## Start Document segment

If the exchange slides in that direction, it's important to say something or move that person into the category of "friend" versus language partner. In fact, it may be better to study together if you're friendly with one another more than actual friends, where it might be hard to set guidelines and stay somewhat focused.
What are Good Guidelines for Making Sure Both People Benefit in a Language Partnership?
It's good to set the tone from the beginning by getting together to discuss goals and ideas for the language partnership before either person invests too much time into it. Do you have compatible goals and ideas for how to structure the exchange? Even suggesting that you'd like some structure to the relationship can weed out flaky or incompatible partners from the beginning.
Some important questions to discuss are:
- How long should we meet for? How often should we meet? Having a longer-term partner and a regular meeting time helps keep both people committed.
- Can we both commit to splitting the designated time 50/50 for each language?
- Are we interested in perhaps setting topics for each session so we have direction and inspiration? This is a great way to introduce more depth into the conversations instead of skipping from topic to topic. It also ensures that the topic gets covered in both languages.
- How often does each person want to be corrected? How does he or she want to receive those corrections? How can we make sure our partner feels comfortable making mistakes?
- Does each person want the time dedicated to their target language to be entirely in that language or will they need to revert back to their native language to discuss some questions or finer grammar points sometimes?
- What do we do if one person feels frustrated or tired or struggles to keep the conversation going? How can we make sure we create a supportive and safe environment for learning?
It's important that both people come to the table with ideas and goals for the learning arrangement. You have to know what you're hoping to get out of a language partnership or you can become easily distracted or disappointed.
Language Partners are Not Language Teachers
If you're able to provide structure to the relationship and meet on a regular basis, it's hands-down one of the best ways to become a fluent speaker of another language. But remember, language partners are not language teachers.
Conversation exchange should be used as a complement to a multifaceted language-learning approach, which should probably include formal classroom instruction, consumption of books, movies, and other media in the target language, and plenty of listening and speaking practice. Once you've gotten enough of a base understanding of the language, it's an excellent way to practice what you've learned, but it's not an ideal way to be introduced to complex grammar, for example.
While not a monetary investment, you are spending your time meeting with this person with the hope of advancing your language skills, so setting a few guidelines and finding the right partner up front will go a long way towards making both people productive and happy speakers of a new language.

## End Document segment

To-do list ▸
a – Answer these questions from the passage on language partners:
(i) What proportion of the designated time is proposed for each language?
(ii) What does having a longer-term partner and a regular meeting time help do?
(iii) What should conversation exchange be used as a complement to?
b – Please reproduce the passage on language partners, starting with "- Can we both" and going on through "grammar points sometimes?".
These items come from a different source than the passage on language partners.

## Start Information shown

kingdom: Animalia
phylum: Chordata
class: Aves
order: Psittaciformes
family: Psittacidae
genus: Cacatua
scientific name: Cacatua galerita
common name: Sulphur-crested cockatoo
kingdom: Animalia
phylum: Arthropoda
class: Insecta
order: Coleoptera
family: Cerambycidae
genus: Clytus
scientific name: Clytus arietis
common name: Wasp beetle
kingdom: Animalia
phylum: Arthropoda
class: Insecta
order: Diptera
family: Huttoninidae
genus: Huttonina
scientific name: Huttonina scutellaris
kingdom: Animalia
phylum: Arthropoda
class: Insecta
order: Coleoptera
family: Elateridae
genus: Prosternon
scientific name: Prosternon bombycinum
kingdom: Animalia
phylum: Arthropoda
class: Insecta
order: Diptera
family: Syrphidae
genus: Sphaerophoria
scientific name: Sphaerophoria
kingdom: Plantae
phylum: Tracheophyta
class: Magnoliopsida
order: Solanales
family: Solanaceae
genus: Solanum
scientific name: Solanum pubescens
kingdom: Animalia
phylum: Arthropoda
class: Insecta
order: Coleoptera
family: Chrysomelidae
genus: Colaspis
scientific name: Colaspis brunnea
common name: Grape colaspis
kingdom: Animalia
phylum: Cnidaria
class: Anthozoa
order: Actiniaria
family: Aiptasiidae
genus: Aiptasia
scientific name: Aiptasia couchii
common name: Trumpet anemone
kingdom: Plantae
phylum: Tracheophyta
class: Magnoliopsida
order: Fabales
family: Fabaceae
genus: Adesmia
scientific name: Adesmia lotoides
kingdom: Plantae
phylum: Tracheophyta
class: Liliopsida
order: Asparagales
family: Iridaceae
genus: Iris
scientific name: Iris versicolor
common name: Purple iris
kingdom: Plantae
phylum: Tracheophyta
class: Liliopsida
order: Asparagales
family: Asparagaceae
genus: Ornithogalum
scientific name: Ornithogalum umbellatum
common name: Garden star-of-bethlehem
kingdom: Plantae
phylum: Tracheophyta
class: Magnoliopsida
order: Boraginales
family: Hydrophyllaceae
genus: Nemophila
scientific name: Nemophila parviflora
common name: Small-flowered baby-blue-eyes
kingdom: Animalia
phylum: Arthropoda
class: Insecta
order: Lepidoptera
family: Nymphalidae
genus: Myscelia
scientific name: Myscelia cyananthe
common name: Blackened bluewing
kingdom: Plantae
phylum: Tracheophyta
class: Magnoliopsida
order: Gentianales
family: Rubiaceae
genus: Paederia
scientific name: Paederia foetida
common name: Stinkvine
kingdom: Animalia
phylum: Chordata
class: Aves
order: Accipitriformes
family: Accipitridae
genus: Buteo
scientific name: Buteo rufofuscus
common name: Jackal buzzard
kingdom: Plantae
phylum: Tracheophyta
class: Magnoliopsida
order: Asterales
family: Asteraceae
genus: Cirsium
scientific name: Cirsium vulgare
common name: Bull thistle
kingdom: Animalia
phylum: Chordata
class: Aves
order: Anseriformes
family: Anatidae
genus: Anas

## End Information shown

Answers given ▸
a –
(i) 50/50 for each language.
(ii) It helps keep both people committed.
(iii) A multifaceted language-learning approach.

b –
- Can we both commit to splitting the designated time 50/50 for each language?
- Are we interested in perhaps setting topics for each session so we have direction and inspiration? This is a great way to introduce more depth into the conversations instead of skipping from topic to topic. It also ensures that the topic gets covered in both languages.
- How often does each person want to be corrected? How does he or she want to receive those corrections? How can we make sure our partner feels comfortable making mistakes?
- Does each person want the time dedicated to their target language to be entirely in that language or will they need to revert back to their native language to discuss some questions or finer grammar points sometimes?